- _Work task_: Copy out every one of the following rows word for word.

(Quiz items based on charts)
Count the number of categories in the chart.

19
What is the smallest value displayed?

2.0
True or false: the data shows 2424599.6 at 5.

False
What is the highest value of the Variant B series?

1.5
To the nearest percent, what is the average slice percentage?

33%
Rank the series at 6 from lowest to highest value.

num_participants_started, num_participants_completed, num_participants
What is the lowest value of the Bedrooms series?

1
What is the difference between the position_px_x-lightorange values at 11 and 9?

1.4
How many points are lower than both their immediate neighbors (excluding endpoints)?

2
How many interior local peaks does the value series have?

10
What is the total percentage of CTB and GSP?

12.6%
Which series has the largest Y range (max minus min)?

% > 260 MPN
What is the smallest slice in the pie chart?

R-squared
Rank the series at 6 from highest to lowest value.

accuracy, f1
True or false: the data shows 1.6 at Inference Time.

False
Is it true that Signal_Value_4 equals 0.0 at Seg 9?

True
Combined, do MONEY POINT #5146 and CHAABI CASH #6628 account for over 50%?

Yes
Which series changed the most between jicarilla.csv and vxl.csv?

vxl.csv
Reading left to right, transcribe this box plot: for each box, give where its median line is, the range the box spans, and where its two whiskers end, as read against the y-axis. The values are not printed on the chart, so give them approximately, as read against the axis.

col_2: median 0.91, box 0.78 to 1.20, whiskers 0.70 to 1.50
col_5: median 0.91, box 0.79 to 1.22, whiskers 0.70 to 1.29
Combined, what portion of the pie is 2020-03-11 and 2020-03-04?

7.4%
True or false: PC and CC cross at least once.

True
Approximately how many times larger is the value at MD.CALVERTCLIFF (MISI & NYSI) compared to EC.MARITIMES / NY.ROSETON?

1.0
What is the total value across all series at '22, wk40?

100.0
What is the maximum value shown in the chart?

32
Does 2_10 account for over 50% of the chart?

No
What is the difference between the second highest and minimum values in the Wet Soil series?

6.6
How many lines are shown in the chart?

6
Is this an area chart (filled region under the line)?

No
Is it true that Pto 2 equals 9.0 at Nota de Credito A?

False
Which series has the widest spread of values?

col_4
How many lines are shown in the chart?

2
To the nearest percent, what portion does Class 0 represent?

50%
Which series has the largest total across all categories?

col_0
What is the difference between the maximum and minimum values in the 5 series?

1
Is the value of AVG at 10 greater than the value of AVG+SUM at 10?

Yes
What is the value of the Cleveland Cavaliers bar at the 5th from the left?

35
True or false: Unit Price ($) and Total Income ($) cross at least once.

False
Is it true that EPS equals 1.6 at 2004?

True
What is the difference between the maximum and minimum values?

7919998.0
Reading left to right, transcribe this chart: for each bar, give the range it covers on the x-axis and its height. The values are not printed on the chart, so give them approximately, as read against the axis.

- _Output for this task_:
Count the number of categories in the chart.

19
What is the smallest value displayed?

2.0
True or false: the data shows 2424599.6 at 5.

False
What is the highest value of the Variant B series?

1.5
To the nearest percent, what is the average slice percentage?

33%
Rank the series at 6 from lowest to highest value.

num_participants_started, num_participants_completed, num_participants
What is the lowest value of the Bedrooms series?

1
What is the difference between the position_px_x-lightorange values at 11 and 9?

1.4
How many points are lower than both their immediate neighbors (excluding endpoints)?

2
How many interior local peaks does the value series have?

10
What is the total percentage of CTB and GSP?

12.6%
Which series has the largest Y range (max minus min)?

% > 260 MPN
What is the smallest slice in the pie chart?

R-squared
Rank the series at 6 from highest to lowest value.

accuracy, f1
True or false: the data shows 1.6 at Inference Time.

False
Is it true that Signal_Value_4 equals 0.0 at Seg 9?

True
Combined, do MONEY POINT #5146 and CHAABI CASH #6628 account for over 50%?

Yes
Which series changed the most between jicarilla.csv and vxl.csv?

vxl.csv
Reading left to right, transcribe this box plot: for each box, give where its median line is, the range the box spans, and where its two whiskers end, as read against the y-axis. The values are not printed on the chart, so give them approximately, as read against the axis.

col_2: median 0.91, box 0.78 to 1.20, whiskers 0.70 to 1.50
col_5: median 0.91, box 0.79 to 1.22, whiskers 0.70 to 1.29
Combined, what portion of the pie is 2020-03-11 and 2020-03-04?

7.4%
True or false: PC and CC cross at least once.

True
Approximately how many times larger is the value at MD.CALVERTCLIFF (MISI & NYSI) compared to EC.MARITIMES / NY.ROSETON?

1.0
What is the total value across all series at '22, wk40?

100.0
What is the maximum value shown in the chart?

32
Does 2_10 account for over 50% of the chart?

No
What is the difference between the second highest and minimum values in the Wet Soil series?

6.6
How many lines are shown in the chart?

6
Is this an area chart (filled region under the line)?

No
Is it true that Pto 2 equals 9.0 at Nota de Credito A?

False
Which series has the widest spread of values?

col_4
How many lines are shown in the chart?

2
To the nearest percent, what portion does Class 0 represent?

50%
Which series has the largest total across all categories?

col_0
What is the difference between the maximum and minimum values in the 5 series?

1
Is the value of AVG at 10 greater than the value of AVG+SUM at 10?

Yes
What is the value of the Cleveland Cavaliers bar at the 5th from the left?

35
True or false: Unit Price ($) and Total Income ($) cross at least once.

False
Is it true that EPS equals 1.6 at 2004?

True
What is the difference between the maximum and minimum values?

7919998.0
Reading left to right, transcribe this chart: for each bar, give the range it covers on the x-axis and its height. The values are not printed on the chart, so give them approximately, as read against the axis.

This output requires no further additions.